Une telle liberté est la résultante d'un sérieux travail d'analyse. Les études directes sont nombreuses dans l'oeuvre de Renoir. Son indépendance par rapport à la nature n'est ni une marque de faiblesse ni une de ces pirouettes auxquelles se complurent si souvent ses contemporains lorsqu'ils se trouvaient en présence des problèmes difficiles. La liberté de Renoir n'est qu'une discipline librement consentie.

Durant la dernière période de sa vie, Renoir a peint d'innombrables baigneuses, des nus, des portraits, des fleurs, des natures-mortes et quelques rares panneaux décoratifs. Devenu infirme, il passait, à partir de 1901, ses étés à Cagnes et ses hivers à Essoyes en Bourgogne. Il a exécuté des portraits de famille, ceux notamment de sa femme allaitant, et des effigies de son jeune fils Coco.

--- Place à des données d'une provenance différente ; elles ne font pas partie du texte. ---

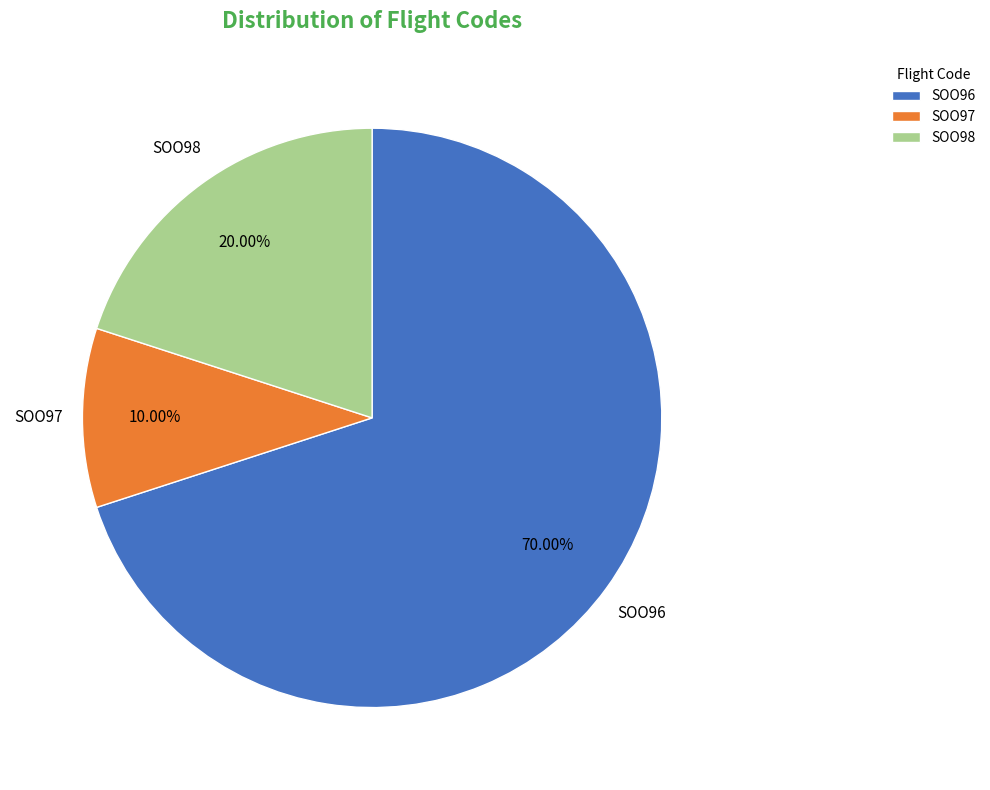

Rank the categories by value from lowest to highest.

SOO97, SOO98, SOO96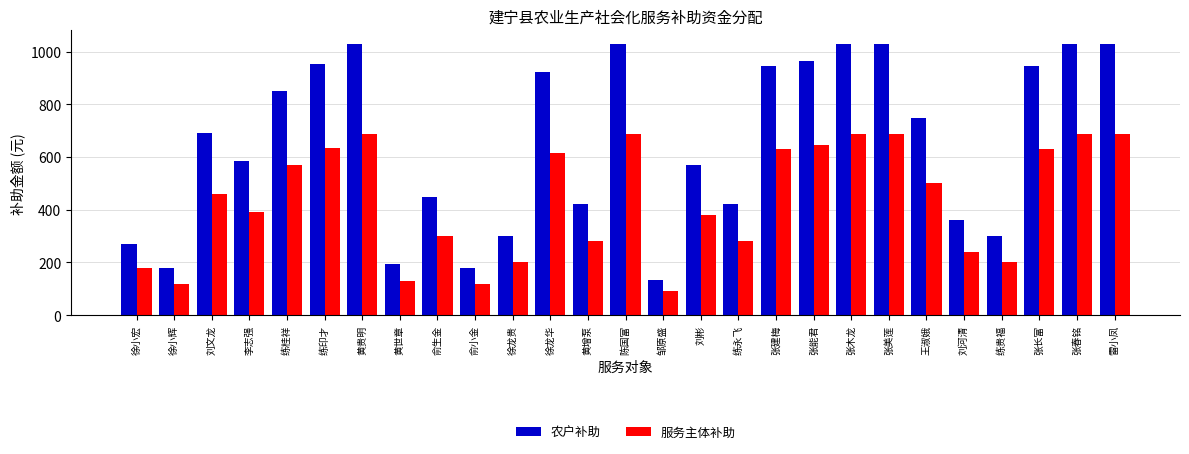

How many bars are there in total?

54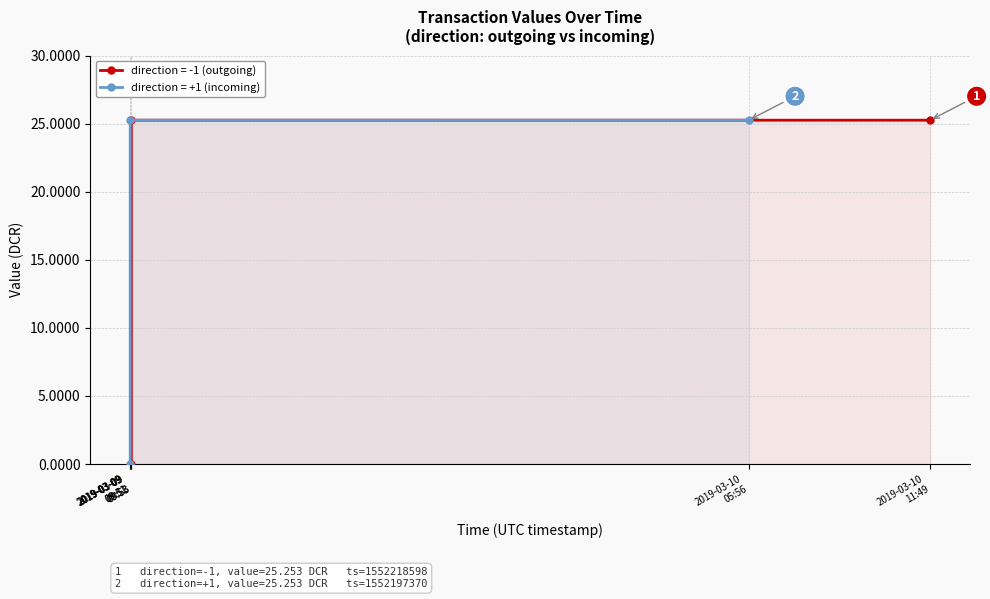

True or false: direction=+1 (incoming) has a value of 0.0 at 2019-03-09
09:51.

False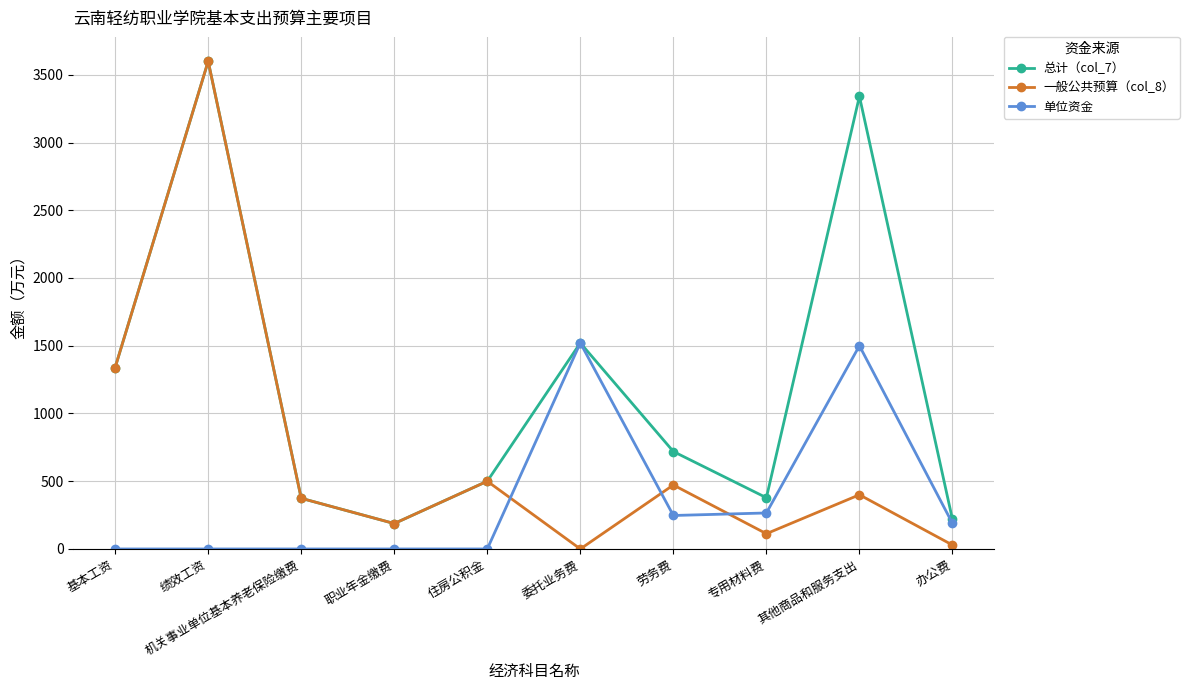

How many data points does each series have?

10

Comme Géricault, comme Edgar Degas, il a été sculpteur et fit modeler sous sa direction cette belle statue de Venus Victrix qui figura pour la première fois à la « Triennale » de 1916, et a fait songer aux nobles allégories d'Aristide Maillol, à la Pomone et la Flore

Entre 1916 et sa mort, en 1919, un nouveau modèle, Dédée, lui inspirera encore une centaine de toiles, parmi ses plus réussies. L'on peut contester la dernière manière de Renoir, l'on peut en discuter le dessin et critiquer l'ossature formelle. On ne niera pas qu'elle constitue l'expression la plus complète et la plus significative de son génie créateur.

Renoir est mort dans sa villa de Cagnes le 3 décembre 1919, à l'âge de 79 ans. Est-il nécessaire de redire les paroles ultimes qu'il prononça? A l'agonie, le maître murmurait d'une voix défaillante : « je crois faire encore des progrès ». (W. George).